Alice and Bob are playing a game with $n$ coins, numbered $1$ to $n$. Each coin has two sides: heads and tails. Initially, some coins are heads up and some are tails up. Alice and Bob take turns flipping these coins, with Alice going first.
Specifically, in each turn, a player chooses a coin with index $x$ that is currently tails up. For any index $x$, we can write $x = c \cdot 2^a \cdot 3^b$, where $a$ and $b$ are non-negative integers, and $c$ is a non-negative integer coprime to both $2$ and $3$. The player then has two choices:
- Choose integers $p$ and $q$ such that $a \geq pq$, $p \geq 1$, and $1 \leq q \leq \text{MAXQ}$. Then, simultaneously flip all coins with indices $c \cdot 2^{a-pj} \cdot 3^b$ for $j = 0, 1, 2, \ldots, q$.
- Choose integers $p$ and $q$ such that $b \geq pq$, $p \geq 1$, and $1 \leq q \leq \text{MAXQ}$. Then, simultaneously flip all coins with indices $c \cdot 2^a \cdot 3^{b-pj}$ for $j = 0, 1, 2, \ldots, q$.
It can be observed that this game cannot continue indefinitely. A player who cannot make a move loses the game. As the first player, Alice wants to know if she can win before the game starts. She knows that both she and Bob are perfectly rational, so both will optimize their strategies to ensure they remain in an undefeated position.
Input
The input contains multiple test cases. The first line contains an integer $T$, the total number of test cases.
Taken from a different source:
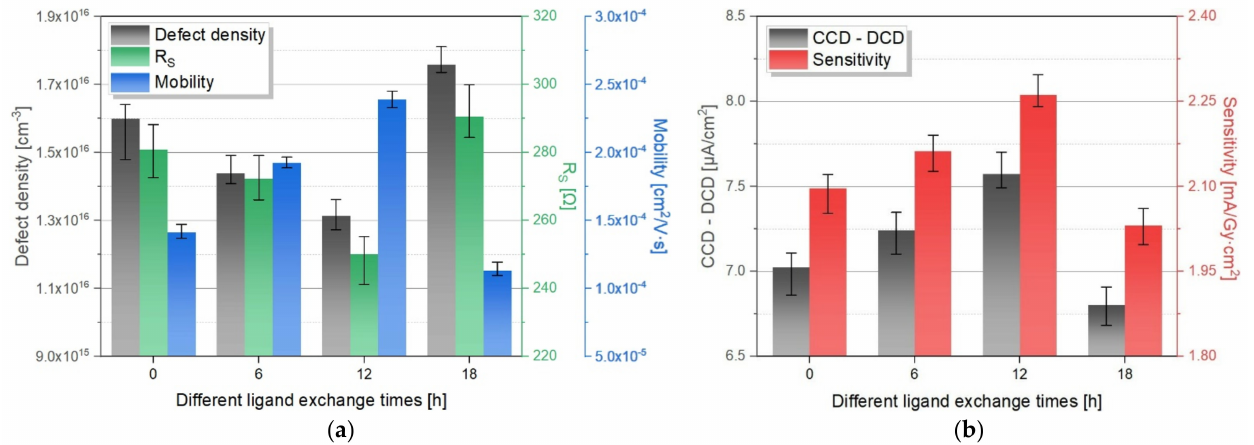
Figure 9. ( a ) The mobility and defect density of the proposed detectors with different pyridine ligand exchange times, and ( b ) the evaluated parameters (R S , CCD—DCD, and sensitivity) of the detectors based on P3HT:PC 71 BM active layer with FAPbBr 3 PeQDs (1 mg) at (0, 6, 12, and 18) h ligand exchange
For each test case, the first line contains two integers $n$ and $\text{MAXQ}$.
The second line contains $n$ integers, where the $i$-th integer represents the initial state of the $i$-th coin: 0 for tails up, and 1 for heads up.
Output
Output $T$ lines. For each test case, if Alice has a winning strategy, output "win"; otherwise, output "lose" (without quotes).
Examples
Input 1
6
16 14
1 0 0 1 0 0 0 0 1 0 0 0 1 0 1 1
16 14
0 1 0 0 0 1 1 1 1 1 1 0 1 0 0 1
16 11
0 1 0 0 0 1 1 1 0 1 0 0 0 1 0 1
16 12
1 1 1 1 1 1 1 1 0 0 1 1 0 1 1 0
16 4
1 0 0 1 0 0 1 0 0 0 0 1 0 1 1 0
16 20
0 0 0 0 1 0 1 0 0 0 1 0 0 1 0 0Output 1
win
lose
win
lose
win
winSubtasks
| Test Case | $n \leq $ | $\text{MAXQ} \leq $ |
|---|---|---|
| $1$ | $16$ | $20$ |
| $2$ | $32$ | $20$ |
| $3$ | $36$ | $20$ |
| $4$ | $40$ | $20$ |
| $5$ | $10\,000$ | $1$ |
| $6$ | $20\,000$ | $1$ |
| $7$ | $30\,000$ | $1$ |
| $8$ | $10\,000$ | $20$ |
| $9$ | $20\,000$ | $20$ |
| $10$ | $30\,000$ | $20$ |
For $100 \%$ of the data, $1 \leq n \leq 30\,000, \ 1 \leq \text{MAXQ} \leq 20, \ t \leq 100$.